The Court decided that the parties' reliance on the "security interest" exemption to the definition of owner was the wrong way to analyze the issue. In fact, the Court declined to decide that issue, although it found Capital's argument "colorable." Instead, it defined the issue as whether Capital was even an "owner" under section 107(a)(1) of CERCLA. The Court recognized the long-held principle that the equitable interest in the five parcels passed from Capital to Dukatt at the time of the contract for sale. The more difficult questions it faced were whether that doctrine, equitable conversion, was recognized by CERCLA and, if so, whether the court should develop a federal common law or rely on state law. On the first question, the Court noted that CERCLA did rely on common law analogies. The court cited favorably to two federal appellate cases and a number of district court cases that had held that a holder of legal title in a non-traditional arrangement was not an owner under CERCLA. Relying on these cases as well as general principles of common sense and common law analogies, the court found a sufficient basis to proceed in its analysis. On the second question, it saw no need for a federal common law. It held that state property law should apply in determining property ownership under CERCLA. Because neither the equitable conversion nor the Illinois property law issues were fully developed in the court below, the Court remanded for a full consideration by the district court of whether there was an enforceable land sales contract under Illinois law and whether the doctrine of equitable conversion applies in the case.
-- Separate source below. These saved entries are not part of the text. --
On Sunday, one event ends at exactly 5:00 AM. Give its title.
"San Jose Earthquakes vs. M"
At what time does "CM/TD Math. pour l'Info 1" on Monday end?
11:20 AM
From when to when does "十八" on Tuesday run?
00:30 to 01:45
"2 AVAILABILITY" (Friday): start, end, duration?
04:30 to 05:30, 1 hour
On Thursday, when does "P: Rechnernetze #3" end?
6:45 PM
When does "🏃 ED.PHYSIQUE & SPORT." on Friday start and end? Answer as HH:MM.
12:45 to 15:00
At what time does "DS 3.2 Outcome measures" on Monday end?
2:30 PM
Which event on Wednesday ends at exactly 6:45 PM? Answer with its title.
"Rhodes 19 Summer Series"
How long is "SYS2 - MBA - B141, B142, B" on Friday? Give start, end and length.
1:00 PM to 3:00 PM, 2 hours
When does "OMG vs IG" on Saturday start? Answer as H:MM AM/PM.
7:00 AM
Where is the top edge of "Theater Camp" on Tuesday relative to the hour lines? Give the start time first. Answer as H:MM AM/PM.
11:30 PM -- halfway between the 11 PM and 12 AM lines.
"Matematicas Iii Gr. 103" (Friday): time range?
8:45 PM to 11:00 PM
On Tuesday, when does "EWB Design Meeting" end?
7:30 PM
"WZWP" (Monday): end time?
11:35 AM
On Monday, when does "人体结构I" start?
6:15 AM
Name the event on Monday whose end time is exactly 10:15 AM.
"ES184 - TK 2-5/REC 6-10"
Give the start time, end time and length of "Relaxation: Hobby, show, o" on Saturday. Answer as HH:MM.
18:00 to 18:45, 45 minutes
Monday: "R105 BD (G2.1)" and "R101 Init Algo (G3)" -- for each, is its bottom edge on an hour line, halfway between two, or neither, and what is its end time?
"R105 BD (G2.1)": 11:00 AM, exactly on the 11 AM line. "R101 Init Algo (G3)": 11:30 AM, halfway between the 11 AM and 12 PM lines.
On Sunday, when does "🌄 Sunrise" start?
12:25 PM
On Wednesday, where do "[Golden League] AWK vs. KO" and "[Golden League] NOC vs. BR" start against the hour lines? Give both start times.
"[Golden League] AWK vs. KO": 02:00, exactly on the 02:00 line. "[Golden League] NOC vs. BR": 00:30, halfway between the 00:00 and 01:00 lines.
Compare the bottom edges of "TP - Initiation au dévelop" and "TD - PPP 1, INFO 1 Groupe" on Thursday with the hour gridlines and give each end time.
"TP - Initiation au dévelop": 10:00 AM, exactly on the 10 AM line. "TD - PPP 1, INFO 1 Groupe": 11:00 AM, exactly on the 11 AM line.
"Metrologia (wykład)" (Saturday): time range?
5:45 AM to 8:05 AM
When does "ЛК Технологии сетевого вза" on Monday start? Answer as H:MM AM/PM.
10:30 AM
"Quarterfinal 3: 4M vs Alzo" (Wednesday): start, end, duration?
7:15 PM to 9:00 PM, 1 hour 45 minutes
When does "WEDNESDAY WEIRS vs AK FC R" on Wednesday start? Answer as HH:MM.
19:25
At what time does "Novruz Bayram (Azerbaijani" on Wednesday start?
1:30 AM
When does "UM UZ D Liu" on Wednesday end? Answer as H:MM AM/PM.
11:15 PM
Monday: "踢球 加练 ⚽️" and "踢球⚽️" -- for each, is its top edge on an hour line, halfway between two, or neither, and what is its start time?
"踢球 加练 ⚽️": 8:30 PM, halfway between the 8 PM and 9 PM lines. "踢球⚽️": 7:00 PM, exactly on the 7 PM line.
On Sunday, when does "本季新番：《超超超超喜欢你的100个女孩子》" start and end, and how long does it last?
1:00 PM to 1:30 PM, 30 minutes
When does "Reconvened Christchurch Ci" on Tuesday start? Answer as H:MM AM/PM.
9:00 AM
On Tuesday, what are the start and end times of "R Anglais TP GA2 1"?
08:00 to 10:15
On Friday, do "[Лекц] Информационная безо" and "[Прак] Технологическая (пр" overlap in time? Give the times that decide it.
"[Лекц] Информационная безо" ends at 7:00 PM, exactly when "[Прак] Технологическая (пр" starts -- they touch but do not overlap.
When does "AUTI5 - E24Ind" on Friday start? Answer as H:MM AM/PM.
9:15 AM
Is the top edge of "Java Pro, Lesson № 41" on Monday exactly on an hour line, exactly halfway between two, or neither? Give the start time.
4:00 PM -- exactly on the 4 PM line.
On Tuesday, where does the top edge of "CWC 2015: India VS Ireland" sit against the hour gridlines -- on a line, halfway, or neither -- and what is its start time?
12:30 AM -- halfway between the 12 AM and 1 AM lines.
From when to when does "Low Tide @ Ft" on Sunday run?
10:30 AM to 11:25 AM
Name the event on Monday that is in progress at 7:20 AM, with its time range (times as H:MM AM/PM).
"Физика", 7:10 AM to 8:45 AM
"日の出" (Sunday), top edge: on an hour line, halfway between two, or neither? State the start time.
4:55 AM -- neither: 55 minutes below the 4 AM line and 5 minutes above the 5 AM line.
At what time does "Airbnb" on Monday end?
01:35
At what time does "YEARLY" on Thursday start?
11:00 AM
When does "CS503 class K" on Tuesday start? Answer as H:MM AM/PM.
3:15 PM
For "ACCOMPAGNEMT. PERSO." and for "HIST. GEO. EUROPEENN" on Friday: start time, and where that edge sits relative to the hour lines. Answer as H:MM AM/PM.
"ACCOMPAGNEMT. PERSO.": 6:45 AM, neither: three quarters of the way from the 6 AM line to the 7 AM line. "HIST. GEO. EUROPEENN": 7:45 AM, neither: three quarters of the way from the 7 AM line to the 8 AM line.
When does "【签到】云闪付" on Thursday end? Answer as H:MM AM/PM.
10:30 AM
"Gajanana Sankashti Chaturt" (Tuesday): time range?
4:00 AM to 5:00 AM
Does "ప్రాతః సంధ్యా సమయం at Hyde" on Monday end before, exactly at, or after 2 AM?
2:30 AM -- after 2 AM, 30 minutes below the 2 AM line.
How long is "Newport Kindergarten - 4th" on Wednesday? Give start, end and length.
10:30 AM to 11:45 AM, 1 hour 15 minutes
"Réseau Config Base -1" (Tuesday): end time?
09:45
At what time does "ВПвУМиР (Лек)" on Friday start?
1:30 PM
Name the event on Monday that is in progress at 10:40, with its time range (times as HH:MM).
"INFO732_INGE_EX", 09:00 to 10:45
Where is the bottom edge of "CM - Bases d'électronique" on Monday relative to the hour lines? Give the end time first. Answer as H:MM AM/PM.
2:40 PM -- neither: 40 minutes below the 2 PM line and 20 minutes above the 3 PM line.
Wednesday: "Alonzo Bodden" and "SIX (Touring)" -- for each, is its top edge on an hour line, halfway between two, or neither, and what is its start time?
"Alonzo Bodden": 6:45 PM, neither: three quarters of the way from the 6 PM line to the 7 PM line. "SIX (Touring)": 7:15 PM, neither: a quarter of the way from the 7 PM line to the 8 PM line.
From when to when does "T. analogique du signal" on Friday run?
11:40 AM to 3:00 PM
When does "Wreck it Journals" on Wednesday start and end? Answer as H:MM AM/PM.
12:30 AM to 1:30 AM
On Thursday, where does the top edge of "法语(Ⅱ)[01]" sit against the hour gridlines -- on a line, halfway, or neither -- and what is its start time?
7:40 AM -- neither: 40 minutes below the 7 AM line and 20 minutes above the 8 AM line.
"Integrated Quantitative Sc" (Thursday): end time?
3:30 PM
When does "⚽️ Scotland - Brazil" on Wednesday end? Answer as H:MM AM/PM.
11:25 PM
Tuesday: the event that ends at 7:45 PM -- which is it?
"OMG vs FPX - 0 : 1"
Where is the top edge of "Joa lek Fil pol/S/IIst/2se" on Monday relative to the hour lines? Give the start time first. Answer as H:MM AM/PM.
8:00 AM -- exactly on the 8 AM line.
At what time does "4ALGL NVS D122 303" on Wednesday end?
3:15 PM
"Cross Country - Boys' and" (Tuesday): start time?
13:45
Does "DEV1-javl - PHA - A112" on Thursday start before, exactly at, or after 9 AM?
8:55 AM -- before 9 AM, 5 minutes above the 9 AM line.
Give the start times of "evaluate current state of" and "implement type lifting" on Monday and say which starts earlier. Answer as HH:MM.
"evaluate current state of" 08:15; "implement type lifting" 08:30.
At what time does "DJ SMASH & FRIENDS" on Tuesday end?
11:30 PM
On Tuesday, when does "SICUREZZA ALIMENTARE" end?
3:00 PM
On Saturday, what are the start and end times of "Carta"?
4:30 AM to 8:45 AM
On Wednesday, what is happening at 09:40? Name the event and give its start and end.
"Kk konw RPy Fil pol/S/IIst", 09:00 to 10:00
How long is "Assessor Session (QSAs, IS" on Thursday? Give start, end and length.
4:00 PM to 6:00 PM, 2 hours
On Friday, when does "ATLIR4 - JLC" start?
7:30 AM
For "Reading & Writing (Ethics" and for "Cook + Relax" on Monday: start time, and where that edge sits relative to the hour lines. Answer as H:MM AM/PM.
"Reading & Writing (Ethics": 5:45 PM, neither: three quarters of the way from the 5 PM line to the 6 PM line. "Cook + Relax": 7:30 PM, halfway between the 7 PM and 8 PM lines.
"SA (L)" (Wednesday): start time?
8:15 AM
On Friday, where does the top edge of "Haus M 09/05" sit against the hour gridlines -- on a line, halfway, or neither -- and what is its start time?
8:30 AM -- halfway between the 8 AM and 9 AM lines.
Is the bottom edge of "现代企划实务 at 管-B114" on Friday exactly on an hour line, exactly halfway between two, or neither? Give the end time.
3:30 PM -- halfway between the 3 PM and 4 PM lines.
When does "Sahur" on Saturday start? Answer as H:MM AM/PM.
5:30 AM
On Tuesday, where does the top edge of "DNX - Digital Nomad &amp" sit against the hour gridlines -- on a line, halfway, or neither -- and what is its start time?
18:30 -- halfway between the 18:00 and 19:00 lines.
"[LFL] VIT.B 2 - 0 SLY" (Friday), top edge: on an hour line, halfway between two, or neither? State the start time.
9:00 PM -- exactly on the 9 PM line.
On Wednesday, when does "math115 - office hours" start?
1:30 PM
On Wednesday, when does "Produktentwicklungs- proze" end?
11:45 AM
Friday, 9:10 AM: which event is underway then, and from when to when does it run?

Capital also argued that it should have been liable for only a portion of the costs of cleanup. The Court recognized the CERCLA principle that a party can avoid joint and several liability if it can carry the burden of establishing divisibility of harm. Capital relied on an EPA document that tracked the parcels from which each of thousands of containers was removed. But the fact that the document did not include many other costs of cleanup, as well as the facts that a) many of the containers had been moved, b) the facility was historically operated as a single enterprise, and c) spills and leaks caused the product to cross parcel lines led the court to reject Capital’s divisibility argument.

Finally, the Court did not rule on Capital’s objection to the imposition of costs and penalties related to the two parcels it did not own. Given that it was remanding on liability, it vacated the district court’s award of damages for reassessment, if necessary, after the determination of liability.